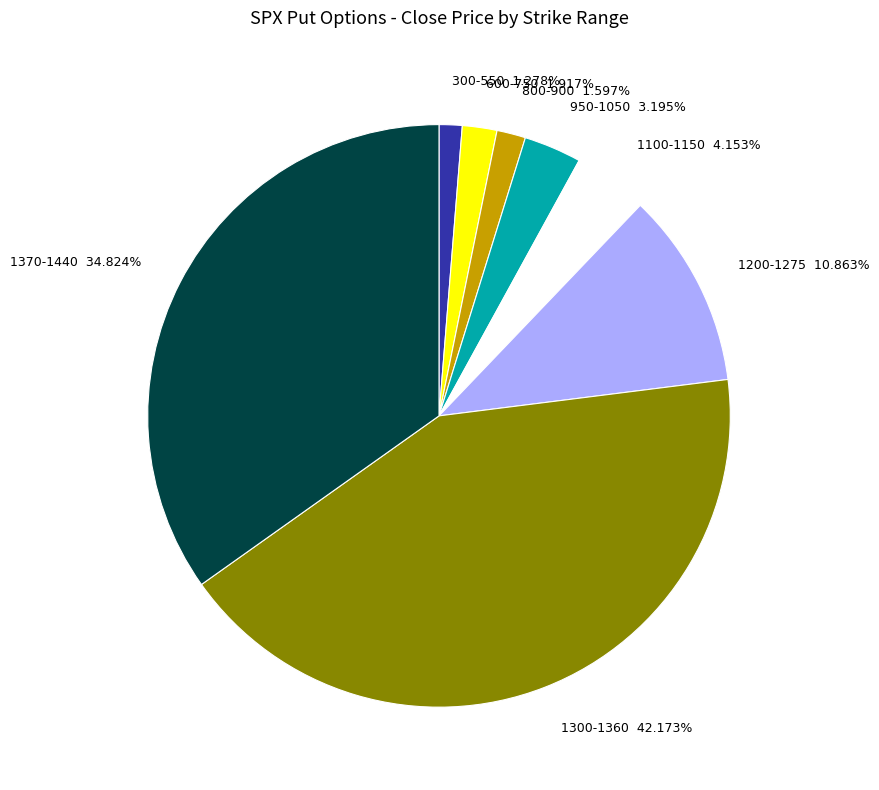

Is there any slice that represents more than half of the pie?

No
○ ○ ○ ○
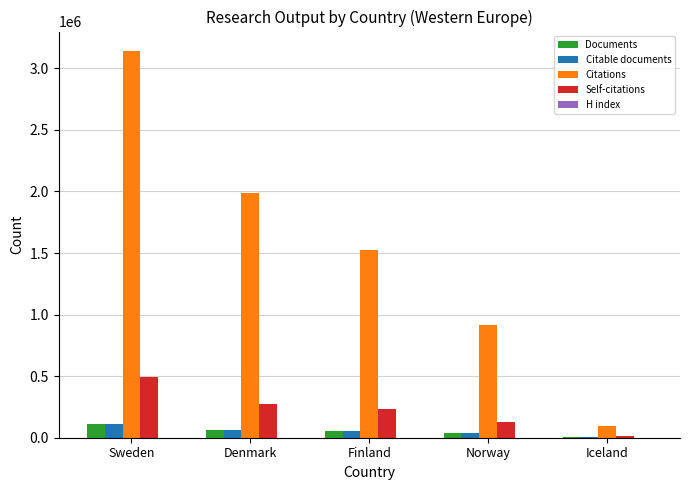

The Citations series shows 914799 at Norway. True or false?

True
○ ○ ○ ○
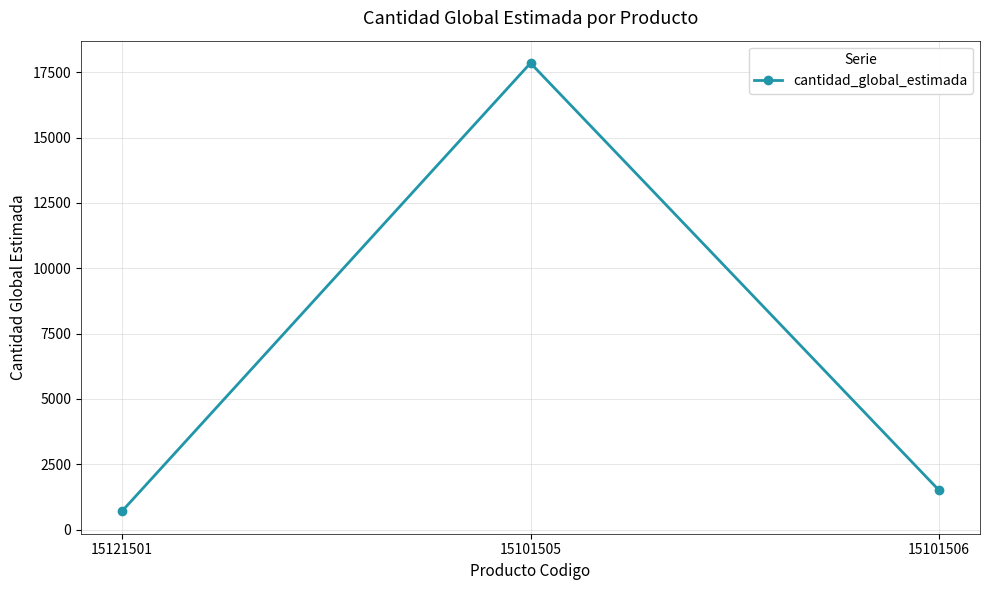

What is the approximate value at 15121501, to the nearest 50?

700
○ ○ ○ ○
● **Task description**:
Pick out every line in the data above that contains the word "True".

● **Expected answer**:
The Citations series shows 914799 at Norway. True or false?
True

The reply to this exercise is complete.